======== DOCUMENT SOURCE ========
Une base secondaire sera pillée et mitraillée seulement quelques heures après l'évacuation de ses occupants, qui étaient considérés comme parti prenante du conflit (ethnie/religion).
Enseignement: ne pas se jeter sur la route immédiatement était là encore probablement la bonne décision.Etape 2: l'hopitalHopital fonctionnel avec des combats aux alentours, tensions importantes à l'entrée lorsque les combattants amènent leurs blessés, en particulier lorsque les 2 camps se croisent, mais on arrive à gérer. Au bout de 3 jours les Nations Unies se signalent enfin à nous, et proposent de sécuriser l'entrée de l'hopital par des blindés. Nous refusons car les considérons comme cible potentielles du conflit. Ils stationnent finalement des blindés à quelques centaines de mètres de l'hopital, qui se font rapidement attaquer et même détruire en partie.
========
§ **CONSIGNE**:
Répondez s'il vous plaît à ces questions d'après le document source :
(a) Combien de temps après l'évacuation de ses occupants la base secondaire a-t-elle été pillée et mitraillée ?
(b) Au bout de combien de jours les Nations Unies se sont-elles signalées ?
(c) À quelle distance de l'hôpital les blindés ont-ils finalement stationné ?
======== DONNÉES EXTRAITES ========
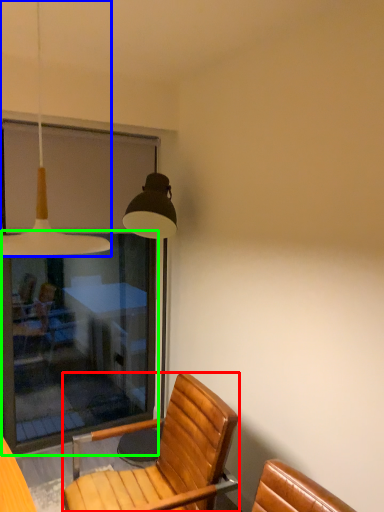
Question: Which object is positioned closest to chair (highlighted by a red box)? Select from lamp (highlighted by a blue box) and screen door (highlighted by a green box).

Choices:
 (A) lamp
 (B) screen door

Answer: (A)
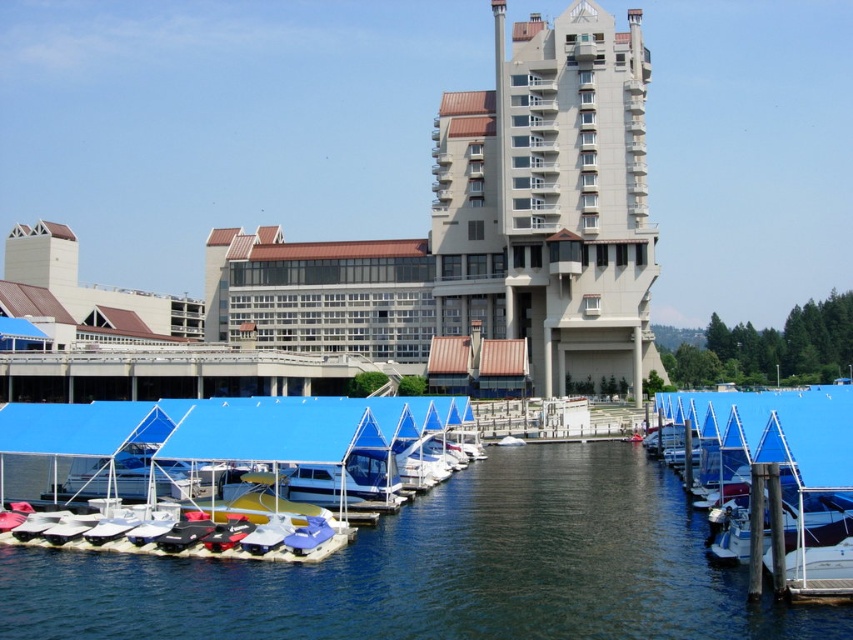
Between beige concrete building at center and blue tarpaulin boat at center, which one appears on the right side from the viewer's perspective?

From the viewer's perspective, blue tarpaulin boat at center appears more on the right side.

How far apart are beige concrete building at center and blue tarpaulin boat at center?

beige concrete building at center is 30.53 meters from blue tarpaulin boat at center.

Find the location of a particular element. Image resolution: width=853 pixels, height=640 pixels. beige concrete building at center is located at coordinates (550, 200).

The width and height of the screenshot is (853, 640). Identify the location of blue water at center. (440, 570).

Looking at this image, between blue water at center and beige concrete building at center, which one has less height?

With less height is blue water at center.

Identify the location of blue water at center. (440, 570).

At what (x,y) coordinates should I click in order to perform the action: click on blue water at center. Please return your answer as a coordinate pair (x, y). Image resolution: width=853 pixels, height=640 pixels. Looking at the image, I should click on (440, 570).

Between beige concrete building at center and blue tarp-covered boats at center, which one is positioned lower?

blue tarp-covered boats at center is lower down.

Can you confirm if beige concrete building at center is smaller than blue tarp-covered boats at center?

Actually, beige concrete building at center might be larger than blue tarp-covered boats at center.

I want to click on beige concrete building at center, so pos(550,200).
========
§ **RÉPONSE**:
(a) Seulement quelques heures après.
(b) Au bout de 3 jours.
(c) À quelques centaines de mètres.